Responsibilities
- Contribute to the design and development of AI-powered platforms and systems, working alongside senior engineers on complex initiatives.
- Own end-to-end delivery of complex projects, from problem discovery and system design through production rollout and iteration.
- Build AI-driven features, intelligent automation, and agentic systems that enhance customer experiences and improve team productivity.
- Embed AI capabilities into existing team workflows, products, and processes, ensuring solutions integrate naturally
- Integrate AI capabilities into customer-facing products, internal tools, and operational workflows.
- Build full-stack components spanning backend services, APIs, data layers, and frontend interfaces.
- Translate business and operational problems into maintainable, AI-enabled technical solutions with guidance from senior team members.
- Apply systems thinking to ensure reliability, performance, and security across platforms.
- Collaborate with engineers, teams, and stakeholders across the company to understand requirements and deliver impactful solutions.
- Participate in production support and incident response for team-owned systems, learning operational best practices.
- Engage in code reviews and knowledge sharing to continuously improve skills and contribute to team growth.
Requirements
- 1–3 years of professional experience in software engineering, AI engineering, platform engineering, or related roles.
- Hands-on experience designing, building, and shipping AI-powered systems into production environments.
- Strong proficiency in Python, SQL, and frontend frameworks such as React.
- Proven experience designing and owning production-grade full-stack systems.
- Experience working with distributed systems, internal platforms, or complex data workflows.
- Ability to operate effectively in ambiguous problem spaces and drive solutions with minimal direction.
Nice to Have
- Exposure to building AI-powered platforms or products, including contributing to architectural decisions.
- Foundational knowledge of core machine learning and data science principles, including supervised/unsupervised learning, feature engineering, and model evaluation.

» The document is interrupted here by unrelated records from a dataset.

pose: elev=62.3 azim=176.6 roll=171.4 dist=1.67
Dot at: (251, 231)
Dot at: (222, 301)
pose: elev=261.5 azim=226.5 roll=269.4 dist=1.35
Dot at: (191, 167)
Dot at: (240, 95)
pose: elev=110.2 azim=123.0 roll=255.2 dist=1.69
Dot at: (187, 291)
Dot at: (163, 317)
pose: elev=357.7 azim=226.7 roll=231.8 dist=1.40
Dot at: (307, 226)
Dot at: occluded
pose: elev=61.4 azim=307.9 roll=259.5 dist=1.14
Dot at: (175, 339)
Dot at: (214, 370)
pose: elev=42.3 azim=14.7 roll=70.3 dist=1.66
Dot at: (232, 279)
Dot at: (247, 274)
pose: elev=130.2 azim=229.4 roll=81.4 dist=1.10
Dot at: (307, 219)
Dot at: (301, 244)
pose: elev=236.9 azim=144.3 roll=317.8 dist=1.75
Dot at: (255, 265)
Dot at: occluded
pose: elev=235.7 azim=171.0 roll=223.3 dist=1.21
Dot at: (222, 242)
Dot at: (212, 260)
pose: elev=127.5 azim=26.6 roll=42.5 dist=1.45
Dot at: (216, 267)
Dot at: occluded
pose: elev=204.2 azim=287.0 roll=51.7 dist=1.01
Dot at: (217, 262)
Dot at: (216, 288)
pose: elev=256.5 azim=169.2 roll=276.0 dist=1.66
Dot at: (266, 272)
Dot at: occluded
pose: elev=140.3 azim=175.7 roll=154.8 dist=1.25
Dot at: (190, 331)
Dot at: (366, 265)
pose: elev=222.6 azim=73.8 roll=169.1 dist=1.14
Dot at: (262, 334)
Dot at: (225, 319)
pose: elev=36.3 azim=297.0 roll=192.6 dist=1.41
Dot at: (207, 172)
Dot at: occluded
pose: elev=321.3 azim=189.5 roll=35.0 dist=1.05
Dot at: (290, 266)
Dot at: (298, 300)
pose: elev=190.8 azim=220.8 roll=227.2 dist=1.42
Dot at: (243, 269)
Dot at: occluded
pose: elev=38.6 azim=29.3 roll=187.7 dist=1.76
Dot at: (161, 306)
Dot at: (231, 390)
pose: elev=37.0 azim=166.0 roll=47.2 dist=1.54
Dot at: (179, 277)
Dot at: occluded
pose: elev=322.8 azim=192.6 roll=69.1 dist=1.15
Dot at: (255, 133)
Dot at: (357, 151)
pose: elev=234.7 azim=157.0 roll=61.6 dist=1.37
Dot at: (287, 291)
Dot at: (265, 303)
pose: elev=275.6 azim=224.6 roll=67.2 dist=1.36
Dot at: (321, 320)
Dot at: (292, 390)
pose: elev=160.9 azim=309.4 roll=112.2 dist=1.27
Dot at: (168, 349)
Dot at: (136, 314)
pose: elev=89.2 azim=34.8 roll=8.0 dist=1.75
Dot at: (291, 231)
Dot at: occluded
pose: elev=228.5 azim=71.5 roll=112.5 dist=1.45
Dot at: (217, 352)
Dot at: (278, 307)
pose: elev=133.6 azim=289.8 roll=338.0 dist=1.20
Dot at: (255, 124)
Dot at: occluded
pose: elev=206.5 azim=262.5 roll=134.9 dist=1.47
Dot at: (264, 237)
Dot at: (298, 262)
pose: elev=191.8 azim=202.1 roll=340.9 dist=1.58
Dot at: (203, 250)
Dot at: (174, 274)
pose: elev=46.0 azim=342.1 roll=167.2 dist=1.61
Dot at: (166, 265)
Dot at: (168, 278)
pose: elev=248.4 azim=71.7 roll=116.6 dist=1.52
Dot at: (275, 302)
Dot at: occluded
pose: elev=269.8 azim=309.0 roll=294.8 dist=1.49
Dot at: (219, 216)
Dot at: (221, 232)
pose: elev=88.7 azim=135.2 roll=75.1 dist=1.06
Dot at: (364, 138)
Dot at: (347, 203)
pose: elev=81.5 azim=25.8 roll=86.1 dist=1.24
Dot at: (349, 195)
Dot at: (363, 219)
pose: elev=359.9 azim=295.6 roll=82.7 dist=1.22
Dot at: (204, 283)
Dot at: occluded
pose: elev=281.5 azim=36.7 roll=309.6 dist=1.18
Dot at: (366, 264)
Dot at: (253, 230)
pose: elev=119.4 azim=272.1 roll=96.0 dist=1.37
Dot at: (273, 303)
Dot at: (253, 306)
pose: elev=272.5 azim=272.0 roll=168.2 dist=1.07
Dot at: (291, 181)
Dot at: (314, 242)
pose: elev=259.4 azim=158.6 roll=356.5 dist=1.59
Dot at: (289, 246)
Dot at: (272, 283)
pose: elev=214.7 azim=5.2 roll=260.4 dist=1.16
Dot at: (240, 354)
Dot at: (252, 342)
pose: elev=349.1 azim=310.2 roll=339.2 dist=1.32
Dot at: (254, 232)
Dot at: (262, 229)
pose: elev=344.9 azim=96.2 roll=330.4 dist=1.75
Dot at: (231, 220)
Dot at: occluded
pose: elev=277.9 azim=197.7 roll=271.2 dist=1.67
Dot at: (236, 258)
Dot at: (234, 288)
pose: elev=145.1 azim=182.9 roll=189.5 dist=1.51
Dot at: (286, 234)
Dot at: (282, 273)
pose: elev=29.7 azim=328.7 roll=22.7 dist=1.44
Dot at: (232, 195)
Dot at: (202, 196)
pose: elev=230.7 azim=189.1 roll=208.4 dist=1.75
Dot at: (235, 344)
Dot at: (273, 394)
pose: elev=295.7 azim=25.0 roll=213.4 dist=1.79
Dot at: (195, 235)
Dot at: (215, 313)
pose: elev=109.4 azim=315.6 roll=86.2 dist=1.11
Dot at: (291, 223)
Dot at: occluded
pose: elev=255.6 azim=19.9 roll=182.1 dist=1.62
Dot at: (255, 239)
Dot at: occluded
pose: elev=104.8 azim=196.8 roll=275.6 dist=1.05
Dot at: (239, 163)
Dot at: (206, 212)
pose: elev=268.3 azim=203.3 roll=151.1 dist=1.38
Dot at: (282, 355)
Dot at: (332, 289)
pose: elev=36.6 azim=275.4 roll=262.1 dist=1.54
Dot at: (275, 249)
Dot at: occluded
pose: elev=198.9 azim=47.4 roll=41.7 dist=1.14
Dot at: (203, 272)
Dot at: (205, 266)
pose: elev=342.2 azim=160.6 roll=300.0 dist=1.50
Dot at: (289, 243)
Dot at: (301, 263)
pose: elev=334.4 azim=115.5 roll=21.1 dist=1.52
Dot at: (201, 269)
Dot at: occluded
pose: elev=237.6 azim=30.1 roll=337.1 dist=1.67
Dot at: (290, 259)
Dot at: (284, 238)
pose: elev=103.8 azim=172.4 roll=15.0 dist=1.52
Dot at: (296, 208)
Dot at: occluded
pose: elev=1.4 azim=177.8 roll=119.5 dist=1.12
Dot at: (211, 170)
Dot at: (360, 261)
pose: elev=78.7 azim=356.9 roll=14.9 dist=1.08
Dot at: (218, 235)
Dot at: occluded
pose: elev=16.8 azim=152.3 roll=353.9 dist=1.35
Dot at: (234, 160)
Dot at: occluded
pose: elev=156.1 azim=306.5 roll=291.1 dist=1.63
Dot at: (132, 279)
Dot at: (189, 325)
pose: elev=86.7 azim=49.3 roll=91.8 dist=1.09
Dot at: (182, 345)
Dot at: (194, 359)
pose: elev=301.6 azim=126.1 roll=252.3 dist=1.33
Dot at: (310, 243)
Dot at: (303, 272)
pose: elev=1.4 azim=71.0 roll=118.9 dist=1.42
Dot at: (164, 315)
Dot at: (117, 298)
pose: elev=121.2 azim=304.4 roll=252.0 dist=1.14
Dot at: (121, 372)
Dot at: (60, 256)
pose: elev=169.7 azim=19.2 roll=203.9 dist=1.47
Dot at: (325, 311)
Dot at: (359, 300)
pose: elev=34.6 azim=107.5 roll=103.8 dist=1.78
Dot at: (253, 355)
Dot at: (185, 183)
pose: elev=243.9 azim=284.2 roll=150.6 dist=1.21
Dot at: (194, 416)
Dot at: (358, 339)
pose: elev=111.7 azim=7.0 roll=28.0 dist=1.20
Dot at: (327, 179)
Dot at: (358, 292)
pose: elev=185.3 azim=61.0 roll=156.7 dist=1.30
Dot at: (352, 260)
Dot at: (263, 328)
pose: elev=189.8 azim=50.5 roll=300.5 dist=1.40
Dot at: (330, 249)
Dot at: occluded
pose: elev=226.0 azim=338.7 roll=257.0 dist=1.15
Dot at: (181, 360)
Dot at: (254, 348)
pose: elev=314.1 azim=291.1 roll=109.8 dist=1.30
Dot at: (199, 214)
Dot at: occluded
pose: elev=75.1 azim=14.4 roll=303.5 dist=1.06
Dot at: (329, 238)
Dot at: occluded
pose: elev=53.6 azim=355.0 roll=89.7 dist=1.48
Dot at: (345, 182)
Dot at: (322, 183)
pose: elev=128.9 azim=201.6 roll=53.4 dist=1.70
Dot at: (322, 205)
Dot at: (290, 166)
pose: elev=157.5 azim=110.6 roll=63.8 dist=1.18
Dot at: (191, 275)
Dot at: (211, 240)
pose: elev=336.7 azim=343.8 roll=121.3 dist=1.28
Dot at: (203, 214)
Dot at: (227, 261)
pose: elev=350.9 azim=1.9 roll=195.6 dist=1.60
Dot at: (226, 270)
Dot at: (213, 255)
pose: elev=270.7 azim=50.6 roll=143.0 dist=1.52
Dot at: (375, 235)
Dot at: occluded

- Familiarity with transformer architectures (BERT, GPT, etc.) and basic understanding of attention mechanisms, tokenization, and fine-tuning concepts.
- Exposure to embeddings and vector representations, including text embeddings and similarity search concepts; interest in vector databases (Pinecone, Weaviate, pgvector, or similar).
- Familiarity with NLP techniques such as text classification, named entity recognition, or semantic search.
- Familiarity with real-world agentic frameworks workflow engines (e.g., in-house automation platforms, langchain/graph, n8n, Make, or similar), with a solid understanding of how they work under the hood.
- Experience developing AI-assisted or agentic systems that interact with tools, data, or workflows.
- Familiarity with cloud-native development using AWS.
- Experience with containerized systems and orchestration tools such as Docker and Kubernetes.
- Exposure to CI/CD pipelines and modern development workflows (e.g., GitLab).
- Experience with Golang is a plus (or willingness to learn).
Additional Information
- Familiarity with Braze or similar consumer facing CRM platforms and/or various B2C digital marketing channels like affiliate, CTV, paid social, paid search, GEO/SEO, DSP.